Saved data entries:

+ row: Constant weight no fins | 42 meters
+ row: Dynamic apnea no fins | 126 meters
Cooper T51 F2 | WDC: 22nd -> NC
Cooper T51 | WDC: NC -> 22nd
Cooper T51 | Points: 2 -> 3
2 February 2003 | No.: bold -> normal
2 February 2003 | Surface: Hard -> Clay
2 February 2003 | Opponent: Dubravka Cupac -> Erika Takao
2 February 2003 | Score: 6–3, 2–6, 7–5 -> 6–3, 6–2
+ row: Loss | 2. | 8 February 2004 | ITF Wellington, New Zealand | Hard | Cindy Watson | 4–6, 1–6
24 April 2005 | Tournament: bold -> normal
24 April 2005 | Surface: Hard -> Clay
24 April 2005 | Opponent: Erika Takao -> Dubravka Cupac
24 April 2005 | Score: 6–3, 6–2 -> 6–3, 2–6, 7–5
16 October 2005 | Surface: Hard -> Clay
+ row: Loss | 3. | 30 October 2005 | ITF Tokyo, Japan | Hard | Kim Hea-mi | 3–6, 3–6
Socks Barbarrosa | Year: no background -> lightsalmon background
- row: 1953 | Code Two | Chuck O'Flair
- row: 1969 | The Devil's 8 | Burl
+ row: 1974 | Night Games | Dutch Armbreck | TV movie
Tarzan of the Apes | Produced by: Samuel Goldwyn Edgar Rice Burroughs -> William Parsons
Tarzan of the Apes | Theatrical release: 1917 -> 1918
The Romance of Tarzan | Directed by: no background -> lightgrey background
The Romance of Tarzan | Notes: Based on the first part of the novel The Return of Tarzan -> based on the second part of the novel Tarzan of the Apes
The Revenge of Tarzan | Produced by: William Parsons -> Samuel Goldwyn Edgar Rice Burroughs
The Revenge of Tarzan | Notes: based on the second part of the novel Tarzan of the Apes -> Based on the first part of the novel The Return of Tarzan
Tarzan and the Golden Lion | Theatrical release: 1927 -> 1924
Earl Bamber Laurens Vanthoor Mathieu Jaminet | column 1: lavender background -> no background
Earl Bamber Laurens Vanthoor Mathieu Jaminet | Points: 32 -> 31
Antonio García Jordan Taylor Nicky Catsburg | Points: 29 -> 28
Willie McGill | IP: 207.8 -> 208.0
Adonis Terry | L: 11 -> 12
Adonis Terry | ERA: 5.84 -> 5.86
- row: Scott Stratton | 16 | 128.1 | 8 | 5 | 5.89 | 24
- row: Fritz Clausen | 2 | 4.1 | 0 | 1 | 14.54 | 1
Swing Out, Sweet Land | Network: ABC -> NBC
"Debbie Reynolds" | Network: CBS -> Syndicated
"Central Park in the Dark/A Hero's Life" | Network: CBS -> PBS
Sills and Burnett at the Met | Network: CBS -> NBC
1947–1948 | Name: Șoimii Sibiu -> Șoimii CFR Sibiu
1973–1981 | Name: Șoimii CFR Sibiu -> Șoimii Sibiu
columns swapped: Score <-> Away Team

What to do: Copy every line of the records above without changing anything.

Answer below:
+ row: Constant weight no fins | 42 meters
+ row: Dynamic apnea no fins | 126 meters
Cooper T51 F2 | WDC: 22nd -> NC
Cooper T51 | WDC: NC -> 22nd
Cooper T51 | Points: 2 -> 3
2 February 2003 | No.: bold -> normal
2 February 2003 | Surface: Hard -> Clay
2 February 2003 | Opponent: Dubravka Cupac -> Erika Takao
2 February 2003 | Score: 6–3, 2–6, 7–5 -> 6–3, 6–2
+ row: Loss | 2. | 8 February 2004 | ITF Wellington, New Zealand | Hard | Cindy Watson | 4–6, 1–6
24 April 2005 | Tournament: bold -> normal
24 April 2005 | Surface: Hard -> Clay
24 April 2005 | Opponent: Erika Takao -> Dubravka Cupac
24 April 2005 | Score: 6–3, 6–2 -> 6–3, 2–6, 7–5
16 October 2005 | Surface: Hard -> Clay
+ row: Loss | 3. | 30 October 2005 | ITF Tokyo, Japan | Hard | Kim Hea-mi | 3–6, 3–6
Socks Barbarrosa | Year: no background -> lightsalmon background
- row: 1953 | Code Two | Chuck O'Flair
- row: 1969 | The Devil's 8 | Burl
+ row: 1974 | Night Games | Dutch Armbreck | TV movie
Tarzan of the Apes | Produced by: Samuel Goldwyn Edgar Rice Burroughs -> William Parsons
Tarzan of the Apes | Theatrical release: 1917 -> 1918
The Romance of Tarzan | Directed by: no background -> lightgrey background
The Romance of Tarzan | Notes: Based on the first part of the novel The Return of Tarzan -> based on the second part of the novel Tarzan of the Apes
The Revenge of Tarzan | Produced by: William Parsons -> Samuel Goldwyn Edgar Rice Burroughs
The Revenge of Tarzan | Notes: based on the second part of the novel Tarzan of the Apes -> Based on the first part of the novel The Return of Tarzan
Tarzan and the Golden Lion | Theatrical release: 1927 -> 1924
Earl Bamber Laurens Vanthoor Mathieu Jaminet | column 1: lavender background -> no background
Earl Bamber Laurens Vanthoor Mathieu Jaminet | Points: 32 -> 31
Antonio García Jordan Taylor Nicky Catsburg | Points: 29 -> 28
Willie McGill | IP: 207.8 -> 208.0
Adonis Terry | L: 11 -> 12
Adonis Terry | ERA: 5.84 -> 5.86
- row: Scott Stratton | 16 | 128.1 | 8 | 5 | 5.89 | 24
- row: Fritz Clausen | 2 | 4.1 | 0 | 1 | 14.54 | 1
Swing Out, Sweet Land | Network: ABC -> NBC
"Debbie Reynolds" | Network: CBS -> Syndicated
"Central Park in the Dark/A Hero's Life" | Network: CBS -> PBS
Sills and Burnett at the Met | Network: CBS -> NBC
1947–1948 | Name: Șoimii Sibiu -> Șoimii CFR Sibiu
1973–1981 | Name: Șoimii CFR Sibiu -> Șoimii Sibiu
columns swapped: Score <-> Away Team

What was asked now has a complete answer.